## CONSIGNES DE L'EXERCICE
1/ Recopiez mot pour mot le passage de l'extrait qui commence par «Pour reconquérir l’opinion, Lionel» et se termine par «exigences de l’heure.».
2/ D'après l'extrait, en quelle année Lionel Jospin publia-t-il le livre par lequel il voulait établir sa cohérence ?

## EXTRAIT DU DOCUMENT
• • •

Après 2002, Lionel Jospin n’a eu de cesse d’expliquer qu’il avait été victime de la dispersion infantile des forces de gauche sans laquelle il aurait été qualifié pour le second tour de la présidentielle, face à Jacques Chirac. C’est à peu de choses prêt le raisonnement que tient aujourd’hui Nicolas Sarkozy. Son Chevènement – son obsession – s’appelle Bayrou. Son bourreau s’appelle Le Pen – Marine et non plus Jean-Marie. Mais au fond le mécanisme qu’il juge responsable de sa défaite est assez comparable. Le bilan était bon. Le candidat était affûté et, au final, il s’en est fallu de très peu pour que le résultat ne soit pas ce qu’il aurait dû être. Éternelle thèse de l’accident de parcours dont on mesure aisément ce sur quoi elle débouche : une réparation inéluctable – normale ! – dès lors que l’unité, hier rompue, aura été rétablie et que les yeux des électeurs auront été dessillés face à trop de mensonges, chiraquiens dans un cas et hollandais dans l’autre.

Pour reconquérir l’opinion, Lionel Jospin estimait également qu’il suffirait qu’il fasse le lien entre ce qu’il avait fait lorsqu’il était à Matignon et ce qu’il se promettait de poursuivre, une fois installé à l’Élysée. Sa cohérence – grand mot jospiniste ! – il voulait l’établir en prenant de la hauteur, loin des contingences du combat politicien. Ce fut l’objet d’un livre publié en 2005 et intitulé, en toute modestie, «Le monde comme que je le vois». Parce qu’il est redevenu chef de parti, Nicolas Sarkozy ne peut autant s’extraire de l’actualité la plus chaude. Mais pour tourner la page et surtout en écrire une nouvelle, c’est à l’évidence ce chemin qu’il entend à son tour explorer dans la définition d’un sarkozysme présidentiel à la fois fidèle à ce qu’il fut et conforme aux exigences de l’heure.

Dans cette stratégie du retour gagnant, le point aveugle est finalement identique. Tirer trop court ou trop loin, c’est commettre une même erreur de réglage. D’un côté, on explique à l’électeur infidèle qu’il n’a pas d’autre choix que de reconnaitre sur son erreur de jugement, de l’autre, on veut lui faire comprendre que son champion se fait désormais un honneur d’être encore moins malléable qu’auparavant. La seule concession qu’on admet est précisément de ne plus en faire. Le changement, c’est de reprendre, en mieux, le fil là où il a été provisoirement rompu. Derrière tout cela, il y a une dénégation absolue. Pour oublier la défaite, il suffit d’en effacer le souvenir en la transformant en une péripétie dans un film aux allures de saga où le héros, au milieu des obstacles, rebondit de branches en branches. Il peut bien perdre une bataille mais son destin reste de gagner la guerre.

• • •

## EXTRAIT DES DONNÉES

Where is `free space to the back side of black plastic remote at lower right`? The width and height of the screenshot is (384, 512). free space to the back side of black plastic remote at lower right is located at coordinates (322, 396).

• • •

## CORRIGÉ DES EXERCICES
1/
Pour reconquérir l’opinion, Lionel Jospin estimait également qu’il suffirait qu’il fasse le lien entre ce qu’il avait fait lorsqu’il était à Matignon et ce qu’il se promettait de poursuivre, une fois installé à l’Élysée. Sa cohérence – grand mot jospiniste ! – il voulait l’établir en prenant de la hauteur, loin des contingences du combat politicien. Ce fut l’objet d’un livre publié en 2005 et intitulé, en toute modestie, «Le monde comme que je le vois». Parce qu’il est redevenu chef de parti, Nicolas Sarkozy ne peut autant s’extraire de l’actualité la plus chaude. Mais pour tourner la page et surtout en écrire une nouvelle, c’est à l’évidence ce chemin qu’il entend à son tour explorer dans la définition d’un sarkozysme présidentiel à la fois fidèle à ce qu’il fut et conforme aux exigences de l’heure.

2/ En 2005.